Green subsidies falling prey to economic reality across the globe

December 8, 2010 06:17


Across the world, unsustainable subsidies for wind and solar are being cut back.

The realities of the economic failure of alternative ‘green’ energy may do what the disclosure of the global warming hoax has not. Countries are reining in spending on heavily subsidized wind and solar energy facilities as they seek ways to cut spending and borrowing to head off financial collapse. ~ Editor

at FINANCIAL POST

EXCERPTS:

On Friday, Spain slashed payouts for wind projects by 35% while denying support for solar thermal projects in their first year of operation.

France announced a four-month freeze on solar projects and a cap on the amount of solar that can be built, to nip a “veritable speculative bubble” by its rapacious renewables industry.

German government announced it may discontinue the solar industry’s sweetheart tariffs in 2012. This latest announcement follows a surprise reduction in 2009 and another reduction to start in 2011. More is in the offing.

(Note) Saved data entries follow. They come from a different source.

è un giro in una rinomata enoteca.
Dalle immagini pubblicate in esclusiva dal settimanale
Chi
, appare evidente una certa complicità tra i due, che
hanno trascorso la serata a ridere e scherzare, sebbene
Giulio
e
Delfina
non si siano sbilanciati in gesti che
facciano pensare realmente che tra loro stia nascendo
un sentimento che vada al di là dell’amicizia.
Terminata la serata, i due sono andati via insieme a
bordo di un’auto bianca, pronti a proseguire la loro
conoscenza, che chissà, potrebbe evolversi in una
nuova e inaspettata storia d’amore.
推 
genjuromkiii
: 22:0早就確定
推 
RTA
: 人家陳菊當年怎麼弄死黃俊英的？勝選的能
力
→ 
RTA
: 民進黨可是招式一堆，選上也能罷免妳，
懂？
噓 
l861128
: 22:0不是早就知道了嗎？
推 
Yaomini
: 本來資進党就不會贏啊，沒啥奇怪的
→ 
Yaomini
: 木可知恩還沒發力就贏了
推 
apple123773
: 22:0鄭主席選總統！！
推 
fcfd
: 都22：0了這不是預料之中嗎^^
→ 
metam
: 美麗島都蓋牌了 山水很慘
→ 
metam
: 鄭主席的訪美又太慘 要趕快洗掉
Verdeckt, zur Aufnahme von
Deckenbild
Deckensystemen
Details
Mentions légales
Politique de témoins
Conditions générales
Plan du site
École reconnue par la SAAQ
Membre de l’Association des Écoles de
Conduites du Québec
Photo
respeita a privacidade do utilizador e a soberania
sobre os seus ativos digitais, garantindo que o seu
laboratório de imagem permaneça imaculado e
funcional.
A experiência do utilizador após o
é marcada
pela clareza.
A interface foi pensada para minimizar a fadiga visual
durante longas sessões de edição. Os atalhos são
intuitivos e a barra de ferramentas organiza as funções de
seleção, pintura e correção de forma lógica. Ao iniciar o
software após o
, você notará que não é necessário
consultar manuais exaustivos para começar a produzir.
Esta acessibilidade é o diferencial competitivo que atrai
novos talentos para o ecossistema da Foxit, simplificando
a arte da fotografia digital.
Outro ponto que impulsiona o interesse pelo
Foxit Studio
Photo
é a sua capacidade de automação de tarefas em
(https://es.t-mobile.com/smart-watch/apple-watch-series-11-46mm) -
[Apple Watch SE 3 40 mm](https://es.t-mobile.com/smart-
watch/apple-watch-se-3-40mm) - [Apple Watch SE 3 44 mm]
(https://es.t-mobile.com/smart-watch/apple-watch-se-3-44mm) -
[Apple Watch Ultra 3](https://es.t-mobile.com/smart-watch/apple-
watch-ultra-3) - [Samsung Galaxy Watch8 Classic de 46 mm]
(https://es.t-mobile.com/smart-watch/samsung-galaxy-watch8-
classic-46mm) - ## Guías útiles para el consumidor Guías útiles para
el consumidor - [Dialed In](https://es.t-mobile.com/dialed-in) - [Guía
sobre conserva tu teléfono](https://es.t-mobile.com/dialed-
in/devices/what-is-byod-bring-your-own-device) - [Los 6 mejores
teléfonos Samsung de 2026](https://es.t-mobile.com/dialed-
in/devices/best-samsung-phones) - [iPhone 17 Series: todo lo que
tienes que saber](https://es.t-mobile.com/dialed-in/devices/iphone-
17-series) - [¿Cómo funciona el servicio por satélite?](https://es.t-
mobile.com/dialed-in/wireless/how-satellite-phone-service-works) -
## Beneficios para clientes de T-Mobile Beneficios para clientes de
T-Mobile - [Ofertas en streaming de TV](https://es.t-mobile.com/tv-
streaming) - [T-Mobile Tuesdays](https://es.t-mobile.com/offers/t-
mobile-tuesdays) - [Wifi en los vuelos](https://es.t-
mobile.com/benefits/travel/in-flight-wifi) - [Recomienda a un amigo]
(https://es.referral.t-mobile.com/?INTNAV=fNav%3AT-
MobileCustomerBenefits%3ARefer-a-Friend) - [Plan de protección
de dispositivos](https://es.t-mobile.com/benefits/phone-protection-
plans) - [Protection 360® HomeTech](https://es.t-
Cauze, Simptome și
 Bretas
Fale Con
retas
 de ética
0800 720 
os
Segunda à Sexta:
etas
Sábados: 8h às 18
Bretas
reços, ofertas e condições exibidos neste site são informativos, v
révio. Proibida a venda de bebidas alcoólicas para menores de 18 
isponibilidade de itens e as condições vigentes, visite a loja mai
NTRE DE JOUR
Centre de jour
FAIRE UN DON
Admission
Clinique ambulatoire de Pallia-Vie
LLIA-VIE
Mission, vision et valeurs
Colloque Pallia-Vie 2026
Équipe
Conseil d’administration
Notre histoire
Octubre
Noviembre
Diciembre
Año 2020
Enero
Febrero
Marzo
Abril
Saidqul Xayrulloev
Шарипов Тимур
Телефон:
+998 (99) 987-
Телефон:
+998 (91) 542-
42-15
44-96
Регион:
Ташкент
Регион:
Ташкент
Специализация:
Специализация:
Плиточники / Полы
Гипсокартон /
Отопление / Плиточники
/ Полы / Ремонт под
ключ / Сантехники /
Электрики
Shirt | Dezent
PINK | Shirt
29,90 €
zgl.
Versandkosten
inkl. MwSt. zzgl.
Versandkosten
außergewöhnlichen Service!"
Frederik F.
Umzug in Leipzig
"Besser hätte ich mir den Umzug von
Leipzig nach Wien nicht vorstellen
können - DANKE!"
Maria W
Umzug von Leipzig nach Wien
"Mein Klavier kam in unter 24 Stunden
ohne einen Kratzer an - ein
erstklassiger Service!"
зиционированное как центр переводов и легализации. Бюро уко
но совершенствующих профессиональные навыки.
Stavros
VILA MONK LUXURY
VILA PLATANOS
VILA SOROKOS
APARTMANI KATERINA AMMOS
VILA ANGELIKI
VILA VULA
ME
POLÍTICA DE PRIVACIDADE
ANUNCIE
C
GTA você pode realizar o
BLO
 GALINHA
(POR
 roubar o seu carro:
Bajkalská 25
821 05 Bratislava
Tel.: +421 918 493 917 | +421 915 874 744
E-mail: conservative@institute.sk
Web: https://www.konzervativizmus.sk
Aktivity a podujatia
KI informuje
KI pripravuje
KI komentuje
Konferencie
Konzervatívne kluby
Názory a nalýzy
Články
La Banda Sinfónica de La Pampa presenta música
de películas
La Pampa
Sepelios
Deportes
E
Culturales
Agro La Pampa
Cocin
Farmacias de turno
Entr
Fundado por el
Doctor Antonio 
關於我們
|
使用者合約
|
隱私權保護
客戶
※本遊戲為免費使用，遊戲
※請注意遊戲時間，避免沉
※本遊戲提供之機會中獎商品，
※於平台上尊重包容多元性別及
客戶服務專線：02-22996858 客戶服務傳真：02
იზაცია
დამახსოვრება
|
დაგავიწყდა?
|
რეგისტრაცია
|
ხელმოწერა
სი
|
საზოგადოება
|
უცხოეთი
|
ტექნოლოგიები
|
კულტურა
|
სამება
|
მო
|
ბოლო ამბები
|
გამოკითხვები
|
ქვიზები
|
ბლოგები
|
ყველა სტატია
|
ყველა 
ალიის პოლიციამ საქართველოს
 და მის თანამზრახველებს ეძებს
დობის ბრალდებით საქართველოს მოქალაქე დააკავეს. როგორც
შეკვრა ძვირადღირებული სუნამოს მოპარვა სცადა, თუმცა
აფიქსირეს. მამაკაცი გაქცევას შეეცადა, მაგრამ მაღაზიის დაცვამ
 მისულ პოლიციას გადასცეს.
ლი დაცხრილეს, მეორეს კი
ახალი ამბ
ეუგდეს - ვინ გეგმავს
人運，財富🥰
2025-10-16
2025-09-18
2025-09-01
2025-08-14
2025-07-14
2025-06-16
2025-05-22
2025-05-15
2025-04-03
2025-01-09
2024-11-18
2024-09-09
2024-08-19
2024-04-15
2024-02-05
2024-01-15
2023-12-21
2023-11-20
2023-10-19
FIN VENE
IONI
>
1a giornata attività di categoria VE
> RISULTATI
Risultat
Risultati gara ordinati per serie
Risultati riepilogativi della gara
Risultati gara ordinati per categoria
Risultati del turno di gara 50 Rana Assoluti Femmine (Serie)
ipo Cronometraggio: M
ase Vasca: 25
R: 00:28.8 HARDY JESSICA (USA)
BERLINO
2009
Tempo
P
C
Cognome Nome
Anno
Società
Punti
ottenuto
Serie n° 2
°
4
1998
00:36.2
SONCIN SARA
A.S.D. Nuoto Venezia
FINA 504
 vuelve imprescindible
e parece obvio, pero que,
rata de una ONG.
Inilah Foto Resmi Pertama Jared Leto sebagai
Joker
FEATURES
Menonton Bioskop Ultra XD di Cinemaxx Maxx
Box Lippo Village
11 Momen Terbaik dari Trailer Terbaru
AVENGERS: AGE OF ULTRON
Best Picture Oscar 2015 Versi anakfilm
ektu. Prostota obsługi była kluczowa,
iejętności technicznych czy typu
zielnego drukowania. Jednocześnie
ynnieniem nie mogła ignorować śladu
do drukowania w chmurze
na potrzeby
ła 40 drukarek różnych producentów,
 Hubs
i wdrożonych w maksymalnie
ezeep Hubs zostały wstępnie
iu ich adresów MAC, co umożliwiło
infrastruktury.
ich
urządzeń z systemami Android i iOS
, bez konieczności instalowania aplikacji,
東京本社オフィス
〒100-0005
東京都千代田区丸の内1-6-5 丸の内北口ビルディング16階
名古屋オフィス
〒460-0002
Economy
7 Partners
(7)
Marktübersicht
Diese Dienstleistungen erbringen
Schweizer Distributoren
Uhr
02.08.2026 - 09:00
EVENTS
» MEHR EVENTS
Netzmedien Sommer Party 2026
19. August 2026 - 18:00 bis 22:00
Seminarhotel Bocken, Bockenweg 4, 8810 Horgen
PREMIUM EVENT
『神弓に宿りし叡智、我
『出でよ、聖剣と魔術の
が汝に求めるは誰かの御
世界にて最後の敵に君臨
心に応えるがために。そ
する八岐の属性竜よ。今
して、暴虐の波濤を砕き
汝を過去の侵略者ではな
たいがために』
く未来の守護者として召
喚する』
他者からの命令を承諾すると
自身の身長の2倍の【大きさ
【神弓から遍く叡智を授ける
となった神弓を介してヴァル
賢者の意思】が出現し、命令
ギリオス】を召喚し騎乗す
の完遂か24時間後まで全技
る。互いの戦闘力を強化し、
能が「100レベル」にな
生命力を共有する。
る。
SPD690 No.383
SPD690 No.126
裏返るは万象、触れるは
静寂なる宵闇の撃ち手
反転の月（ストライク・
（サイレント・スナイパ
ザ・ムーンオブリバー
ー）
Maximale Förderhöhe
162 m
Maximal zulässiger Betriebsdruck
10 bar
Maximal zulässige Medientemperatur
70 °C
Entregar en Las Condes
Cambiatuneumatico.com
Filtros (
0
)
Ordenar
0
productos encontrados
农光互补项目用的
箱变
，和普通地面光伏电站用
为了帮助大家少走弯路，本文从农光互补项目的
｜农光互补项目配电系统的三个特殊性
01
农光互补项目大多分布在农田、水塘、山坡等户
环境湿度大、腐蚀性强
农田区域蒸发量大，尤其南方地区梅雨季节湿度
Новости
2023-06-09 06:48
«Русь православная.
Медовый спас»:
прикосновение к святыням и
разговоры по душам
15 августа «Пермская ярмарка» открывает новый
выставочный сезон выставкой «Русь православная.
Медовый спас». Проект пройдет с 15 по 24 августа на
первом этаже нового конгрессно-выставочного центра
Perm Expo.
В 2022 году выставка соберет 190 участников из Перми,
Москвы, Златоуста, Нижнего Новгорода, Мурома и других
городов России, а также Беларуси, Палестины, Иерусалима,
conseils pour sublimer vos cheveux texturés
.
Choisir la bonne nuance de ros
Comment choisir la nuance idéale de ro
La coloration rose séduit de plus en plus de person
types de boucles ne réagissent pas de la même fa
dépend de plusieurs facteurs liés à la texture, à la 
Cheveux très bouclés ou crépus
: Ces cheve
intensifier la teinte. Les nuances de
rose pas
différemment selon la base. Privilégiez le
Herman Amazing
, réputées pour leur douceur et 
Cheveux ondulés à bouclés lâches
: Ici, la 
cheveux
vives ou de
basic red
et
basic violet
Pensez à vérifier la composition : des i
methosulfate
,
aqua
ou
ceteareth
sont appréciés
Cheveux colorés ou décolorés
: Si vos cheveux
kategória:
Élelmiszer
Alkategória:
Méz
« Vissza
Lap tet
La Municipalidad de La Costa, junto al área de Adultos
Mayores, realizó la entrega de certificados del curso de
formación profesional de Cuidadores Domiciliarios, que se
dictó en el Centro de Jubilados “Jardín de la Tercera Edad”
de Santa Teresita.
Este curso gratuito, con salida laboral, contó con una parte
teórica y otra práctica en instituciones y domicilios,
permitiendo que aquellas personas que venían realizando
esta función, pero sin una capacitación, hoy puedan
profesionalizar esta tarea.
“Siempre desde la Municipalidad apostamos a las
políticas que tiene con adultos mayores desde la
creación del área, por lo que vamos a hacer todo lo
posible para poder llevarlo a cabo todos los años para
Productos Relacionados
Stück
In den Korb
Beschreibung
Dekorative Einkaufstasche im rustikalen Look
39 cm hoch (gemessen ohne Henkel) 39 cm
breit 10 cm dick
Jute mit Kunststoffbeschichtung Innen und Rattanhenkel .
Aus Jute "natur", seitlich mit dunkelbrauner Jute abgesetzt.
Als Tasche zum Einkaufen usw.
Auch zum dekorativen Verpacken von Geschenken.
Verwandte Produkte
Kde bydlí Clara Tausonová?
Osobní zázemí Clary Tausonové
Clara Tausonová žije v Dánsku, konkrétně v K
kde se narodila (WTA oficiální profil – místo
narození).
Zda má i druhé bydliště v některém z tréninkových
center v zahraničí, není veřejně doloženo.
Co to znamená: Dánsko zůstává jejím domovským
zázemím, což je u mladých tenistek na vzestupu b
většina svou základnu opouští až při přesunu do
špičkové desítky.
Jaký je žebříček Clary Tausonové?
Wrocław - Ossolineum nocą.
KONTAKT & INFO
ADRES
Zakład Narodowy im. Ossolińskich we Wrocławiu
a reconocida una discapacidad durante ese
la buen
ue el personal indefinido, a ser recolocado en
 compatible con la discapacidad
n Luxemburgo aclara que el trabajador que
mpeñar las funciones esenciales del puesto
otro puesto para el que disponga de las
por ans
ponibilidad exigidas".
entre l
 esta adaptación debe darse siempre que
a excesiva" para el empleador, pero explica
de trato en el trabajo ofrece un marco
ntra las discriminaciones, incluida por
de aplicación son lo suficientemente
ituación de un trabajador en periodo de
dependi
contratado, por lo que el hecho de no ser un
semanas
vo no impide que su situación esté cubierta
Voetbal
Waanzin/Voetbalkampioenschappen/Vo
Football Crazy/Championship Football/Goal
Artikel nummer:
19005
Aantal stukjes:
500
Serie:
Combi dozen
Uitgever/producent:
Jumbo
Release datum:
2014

New South Wales, Australia’s most populous state, slashed by two-thirds the revenue that homeowners who had installed solar panels would receive, from 60¢ per kilowatt-hour to 20¢.

the U.K. government announced that withering spending cuts were coming to renewable projects, many of which have already been withering, and not just due to government austerity measures, or to the consumer backlash against rising power rates.

The coming collapse of the renewables industry — largely a creature of backroom lobbying for government favours by multinationals — is also evident on this side of the ocean. In the U.S., state regulators in Florida, Idaho, Kentucky, Rhode Island and Virginia have either cancelled or delayed renewable-energy projects that would raise rates on consumers, even when the rate hike that would have resulted was well under 1%.

With rising sentiment against renewables, new wind-power installations in the U.S. were down by more than 70% in the first three quarters of 2010, when compared with 2009.